Mechanisms and rates of the reactions C2H5+O and 1-C3H7+O

The mechanisms and rates of the reactions of the primary alkyl radicals ethyl and I-propyl with oxygen atoms at room temperature and low pressure (around 5 mbar) have been studied using two independent experimental arrangements. The reactants were generated by UV-laser flash photolysis with different precursors (C2H5COC2H5, C2H6 + CFCl3, C2H5I, C3H7COC3H7, SO2).
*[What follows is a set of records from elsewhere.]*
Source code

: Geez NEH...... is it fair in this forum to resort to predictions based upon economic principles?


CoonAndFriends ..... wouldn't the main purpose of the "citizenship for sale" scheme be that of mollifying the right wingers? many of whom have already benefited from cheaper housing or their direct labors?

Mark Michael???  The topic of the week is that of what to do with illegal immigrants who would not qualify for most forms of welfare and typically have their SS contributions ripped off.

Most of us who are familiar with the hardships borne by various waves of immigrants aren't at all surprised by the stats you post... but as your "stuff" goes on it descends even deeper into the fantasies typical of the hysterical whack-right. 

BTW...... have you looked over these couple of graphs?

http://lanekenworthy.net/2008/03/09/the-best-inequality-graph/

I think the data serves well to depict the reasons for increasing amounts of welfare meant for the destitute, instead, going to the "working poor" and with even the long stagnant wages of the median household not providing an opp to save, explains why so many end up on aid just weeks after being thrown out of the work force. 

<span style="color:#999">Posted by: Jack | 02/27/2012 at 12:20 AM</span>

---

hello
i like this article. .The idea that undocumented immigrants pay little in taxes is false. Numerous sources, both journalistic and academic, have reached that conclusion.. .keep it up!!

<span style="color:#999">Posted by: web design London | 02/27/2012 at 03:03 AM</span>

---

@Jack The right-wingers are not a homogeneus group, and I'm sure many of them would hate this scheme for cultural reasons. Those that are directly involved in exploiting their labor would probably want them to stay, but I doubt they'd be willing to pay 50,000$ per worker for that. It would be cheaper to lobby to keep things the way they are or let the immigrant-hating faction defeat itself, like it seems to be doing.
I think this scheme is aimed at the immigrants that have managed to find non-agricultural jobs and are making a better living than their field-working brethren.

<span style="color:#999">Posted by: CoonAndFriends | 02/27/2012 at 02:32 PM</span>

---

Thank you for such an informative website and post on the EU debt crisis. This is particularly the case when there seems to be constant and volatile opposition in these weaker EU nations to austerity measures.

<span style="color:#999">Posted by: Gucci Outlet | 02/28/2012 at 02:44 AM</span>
Stable species concentrations were measured quantitatively by Fourier transform IR and OH radical concentrations of the ground (V = 0) and first vibrational (v = 1) state by time-resolved laser-induced fluorescence. For both reaction 1 and reaction 2, the mechanism is explained in terms of the formation and subsequent decomposition of a chemically activated alkoxy radical and a competing abstraction channel leading directly to OH and the alkene: C2H5 + O --> C2H5O (reaction 1a)/C2H5O --> HCHO + CH3 (reaction 1a(1))/CH3CHO + H (reaction 1a(2))//C2H5 + O --> C2H4 + OH (reaction 1b). The absolute branching ratio was determined preferentially using diethyl ketone as the C2H5 radical source leading to (1a(1))/(1a(2))/(1b), 32/44/24. Relative branching ratios for the C2H5 radical sources C2H6 + Cl and C2H5I were derived as (1a(1))/(1a(2)) = 1/1.5 and 1/1.55, respectively. The overall rate coefficient of the reaction C2H5 + O was measured as k(1) = (1.04 +/- 0.1) X 10(14) cm(3) mol(-1) s(-1) and in addition k(C2H5 + OH) = (7.0 +/- 1) X 10(13) cm(3) mol(-1) s(-1). The mechanism and the rate of reaction 2 were found as 1-C3H7 + O --> 1-C3H7O (reaction 2a)/I-C3H7O --> HCHO + C2H5 (reaction 2a(1))/C2H5CHO + H (reaction 2a(2))//1-C3H7 + O --> C3H6 + OH (reaction 2b) (branching ratio (2a(1))/(2a(2))/(2b), 44/ 32/ 24) and k(2) = (8.2 +/- 1) X 10(13) cm(3) mol(-1) s(-1). The results are discussed in terms of statistical rate theory.